**Work task**
Further down are entries; set down exactly and only the lines from the one with "hfov_deg: 18.6" up to and including the one with "focal_mm: 10", dropping each picture.

*** Records shown ***

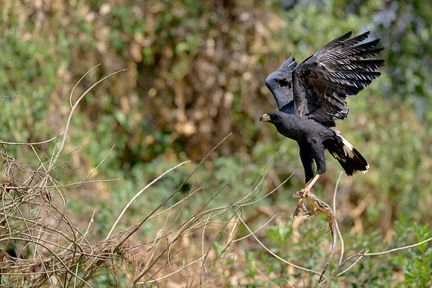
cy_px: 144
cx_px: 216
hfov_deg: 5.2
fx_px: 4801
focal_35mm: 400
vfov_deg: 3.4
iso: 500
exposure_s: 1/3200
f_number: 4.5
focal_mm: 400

*** End of Records shown ***
*** Records shown ***

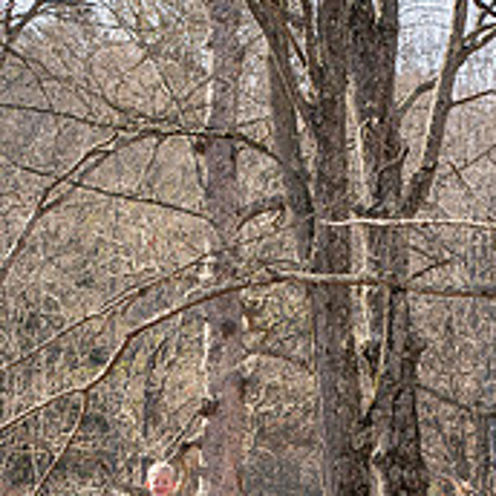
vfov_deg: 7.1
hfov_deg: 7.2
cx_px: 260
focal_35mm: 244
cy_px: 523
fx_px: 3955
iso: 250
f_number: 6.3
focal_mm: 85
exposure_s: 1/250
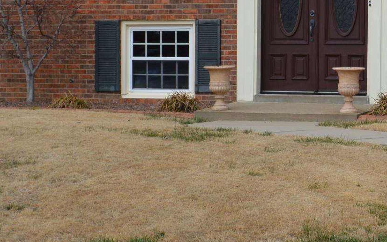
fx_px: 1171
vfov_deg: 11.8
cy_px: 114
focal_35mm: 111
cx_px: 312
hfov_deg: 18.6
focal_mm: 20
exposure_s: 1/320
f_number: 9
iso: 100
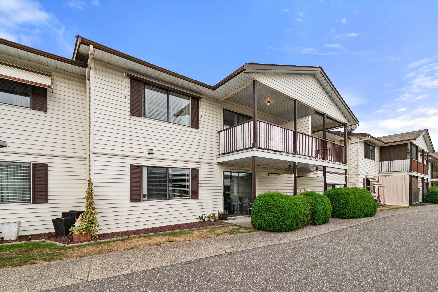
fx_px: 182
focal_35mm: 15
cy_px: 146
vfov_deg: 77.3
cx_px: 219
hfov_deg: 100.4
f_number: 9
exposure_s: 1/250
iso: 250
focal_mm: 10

*** End of Records shown ***

**Worked solution**
hfov_deg: 18.6
focal_mm: 20
exposure_s: 1/320
f_number: 9
iso: 100
fx_px: 182
focal_35mm: 15
cy_px: 146
vfov_deg: 77.3
cx_px: 219
hfov_deg: 100.4
f_number: 9
exposure_s: 1/250
iso: 250
focal_mm: 10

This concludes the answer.